Doitsu koi are gaining in popularity with backyard pond owners. These koi without scales truly are a beautiful addition to any koi pond or collection. They stand out brilliantly in pond water due to the absence of scales, bright colors and a dramatic overall appearance. Metallic-variety Doitsu koi usually have dazzling iridescent skin, which can be mesmerizing. Many large Doitsu koi also display a sense of power, making them even more outstanding.
What is Doitsu?
By definition, Doitsu refers to koi with no scales other than enlarged scales along the lateral and dorsal lines.
Several types of Doitsu scalation have evolved as the result of breeders’ attention to scale development. All are commonly referred to as Doitsu, (DOYT-zoo).
There are three types of Doitsu recognized today. Kawagoi refers to leather-back carp, with no scales along the lateral line (flank) and only very small scales on the dorsal line (back). Kamamigoi, or mirror carp, have large, symmetrical scales along both the lateral and dorsal lines. Finally, scales of Yorogoi may appear on the dorsal line, with the addition of scales elsewhere, often appearing random or jumbled — reminiscent of a warrior’s armor.
There are many koi varieties, and all can be produced with Doitsu scales — even butterfly koi. Doitsu koi are the scaleless equivalent of all other koi varieties. Often the Doitsu koi appear remarkably bright, with very sharp patterns and crisp definition between their colors. These effects are achieved because the pigments are not blurred by traditional scales lying overtop the colors.
When a koi has Doitsu scalation rather than traditional “all-over” scales, the word Doitsu becomes part of the koi’s variety name as a prefix (e.g., Doitsu Kohaku, Doitsu Yamabuki Ogon, Doitsu Shiro Utsuri). The exception to the rule is when it becomes a separate variety altogether, as in the case of Shusui or Kumonryu.
Some varieties are always Doitsu, such as Kikusui, Shusui, Kumonryu, Kikokuryu, Beni Kikokuryu and Heisei Nishiki. Shusui is the only Doitsu variety to have a separate classification for judging purposes. Most all other Doitsu koi fall into the general Doitsu class unless they’re a member of the Kawarigoi class. So in most cases, Doitsu koi will compete against fully-scaled koi of the same variety.

----------------

WHAT TO WORK ON
1. Can you repeat everything in the Doitsu koi passage from "What is Doitsu?" down to "a warrior’s armor.", word for word?
2. What does the Doitsu koi passage say on each of these points?
(a) What kind of skin do metallic-variety Doitsu koi usually have?
(b) What is Kamamigoi also called?
(c) Which Doitsu variety has a separate classification for judging purposes?
3. Could you pick up the Doitsu koi passage after its final sentence and keep writing it?

----------------

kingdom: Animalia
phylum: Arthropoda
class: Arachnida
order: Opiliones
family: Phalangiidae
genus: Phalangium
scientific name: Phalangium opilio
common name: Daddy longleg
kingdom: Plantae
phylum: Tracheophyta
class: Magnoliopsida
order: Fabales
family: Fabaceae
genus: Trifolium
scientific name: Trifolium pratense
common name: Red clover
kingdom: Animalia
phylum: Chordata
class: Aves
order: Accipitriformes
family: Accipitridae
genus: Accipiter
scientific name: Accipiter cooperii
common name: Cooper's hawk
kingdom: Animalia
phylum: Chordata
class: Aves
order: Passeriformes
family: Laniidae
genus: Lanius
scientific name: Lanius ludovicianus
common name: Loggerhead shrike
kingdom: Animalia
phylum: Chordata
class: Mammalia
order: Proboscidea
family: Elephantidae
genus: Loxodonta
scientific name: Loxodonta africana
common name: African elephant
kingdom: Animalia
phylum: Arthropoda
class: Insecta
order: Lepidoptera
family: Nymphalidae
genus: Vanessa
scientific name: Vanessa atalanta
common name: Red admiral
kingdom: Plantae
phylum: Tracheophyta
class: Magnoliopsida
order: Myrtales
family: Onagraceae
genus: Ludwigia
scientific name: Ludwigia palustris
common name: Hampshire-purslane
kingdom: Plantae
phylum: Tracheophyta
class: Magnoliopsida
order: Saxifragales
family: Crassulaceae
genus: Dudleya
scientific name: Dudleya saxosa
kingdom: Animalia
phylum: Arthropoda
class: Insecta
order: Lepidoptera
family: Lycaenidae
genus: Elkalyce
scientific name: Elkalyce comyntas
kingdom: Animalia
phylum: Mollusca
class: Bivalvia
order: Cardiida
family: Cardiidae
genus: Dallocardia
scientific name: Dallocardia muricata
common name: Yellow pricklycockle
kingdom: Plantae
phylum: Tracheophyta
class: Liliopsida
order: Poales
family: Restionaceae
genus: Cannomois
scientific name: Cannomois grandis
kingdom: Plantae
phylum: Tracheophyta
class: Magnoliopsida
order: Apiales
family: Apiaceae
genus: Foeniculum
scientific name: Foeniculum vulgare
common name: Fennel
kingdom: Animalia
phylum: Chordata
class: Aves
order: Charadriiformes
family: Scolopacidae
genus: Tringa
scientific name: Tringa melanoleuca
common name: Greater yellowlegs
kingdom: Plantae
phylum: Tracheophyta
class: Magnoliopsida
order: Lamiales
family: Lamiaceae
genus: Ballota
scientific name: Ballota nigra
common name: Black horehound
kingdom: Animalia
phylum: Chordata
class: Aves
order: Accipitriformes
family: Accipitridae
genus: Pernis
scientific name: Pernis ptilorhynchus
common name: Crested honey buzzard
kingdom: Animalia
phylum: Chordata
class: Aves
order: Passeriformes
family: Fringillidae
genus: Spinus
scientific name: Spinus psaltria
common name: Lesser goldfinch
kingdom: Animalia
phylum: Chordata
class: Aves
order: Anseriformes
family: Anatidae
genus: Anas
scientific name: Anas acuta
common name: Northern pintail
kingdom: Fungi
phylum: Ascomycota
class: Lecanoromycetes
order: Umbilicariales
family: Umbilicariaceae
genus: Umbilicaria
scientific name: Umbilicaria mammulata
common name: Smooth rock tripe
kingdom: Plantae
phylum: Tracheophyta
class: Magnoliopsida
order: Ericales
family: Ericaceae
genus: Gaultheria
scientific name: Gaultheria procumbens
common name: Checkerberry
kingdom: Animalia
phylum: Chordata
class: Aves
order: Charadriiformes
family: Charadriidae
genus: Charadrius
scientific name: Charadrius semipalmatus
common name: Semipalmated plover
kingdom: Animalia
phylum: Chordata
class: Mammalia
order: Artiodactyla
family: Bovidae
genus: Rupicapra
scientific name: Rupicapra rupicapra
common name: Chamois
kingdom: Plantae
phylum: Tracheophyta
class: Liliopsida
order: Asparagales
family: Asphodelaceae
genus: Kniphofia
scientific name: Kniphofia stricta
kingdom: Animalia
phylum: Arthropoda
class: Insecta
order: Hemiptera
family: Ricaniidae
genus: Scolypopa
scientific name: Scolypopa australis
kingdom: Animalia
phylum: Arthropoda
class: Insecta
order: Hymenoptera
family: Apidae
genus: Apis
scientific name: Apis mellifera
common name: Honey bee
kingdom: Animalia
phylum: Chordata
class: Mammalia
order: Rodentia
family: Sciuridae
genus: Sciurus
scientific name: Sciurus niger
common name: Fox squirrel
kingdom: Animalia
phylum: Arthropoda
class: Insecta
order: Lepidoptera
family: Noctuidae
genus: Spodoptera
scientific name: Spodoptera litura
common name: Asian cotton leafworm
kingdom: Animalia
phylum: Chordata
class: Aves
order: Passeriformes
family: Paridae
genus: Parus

----------------

ANSWERS TO THE EXERCISES
1.
What is Doitsu?
By definition, Doitsu refers to koi with no scales other than enlarged scales along the lateral and dorsal lines.
Several types of Doitsu scalation have evolved as the result of breeders’ attention to scale development. All are commonly referred to as Doitsu, (DOYT-zoo).
There are three types of Doitsu recognized today. Kawagoi refers to leather-back carp, with no scales along the lateral line (flank) and only very small scales on the dorsal line (back). Kamamigoi, or mirror carp, have large, symmetrical scales along both the lateral and dorsal lines. Finally, scales of Yorogoi may appear on the dorsal line, with the addition of scales elsewhere, often appearing random or jumbled — reminiscent of a warrior’s armor.

2.
(a) Dazzling iridescent skin.
(b) Mirror carp.
(c) Shusui.

3.
What To Look For
First and foremost, buy a koi that you like or are drawn to. If you decide to scrutinize the fish to decide among several koi for a potential purchase, follow these steps.
First, look at the scales. (Yes, you need to evaluate the scales on a scaleless fish!) Look closely at the scales that are present. Uniformity is the key. Look for well lined-up or symmetrical scales on the dorsal and lateral lines. Scales should be neat, balanced and orderly. Ideally there should be no random or misplaced scales. Doitsu scales are sometimes called a zipper due to the visual similarity.
Next, assess the colors and patterns on the fish, just as you would with all other varieties, especially if you intend to enter your Doitsu in a koi show. Colors and markings should be well defined. Look closely at the depth and consistency of each color. Patterns should be interesting and may be judged using the same method as you would traditional scaled koi.
Evaluate the skin quality and shine. If the Doitsu koi is a metallic variety, vibrancy of the skin is very important. Don’t forget to check out the fins and face of the fish.
Finally, consider the conformation or body shape, disregarding any fish with obvious flaws, defects or damage. Remember that generally the Doitsu types have a thicker or chunkier body than their fully scaled koi cousins.
There are many very beautiful koi, and just like snowflakes, each one is different. You should purchase what pleases you. Remember that beauty is in the eye of the beholder — and thank goodness for that!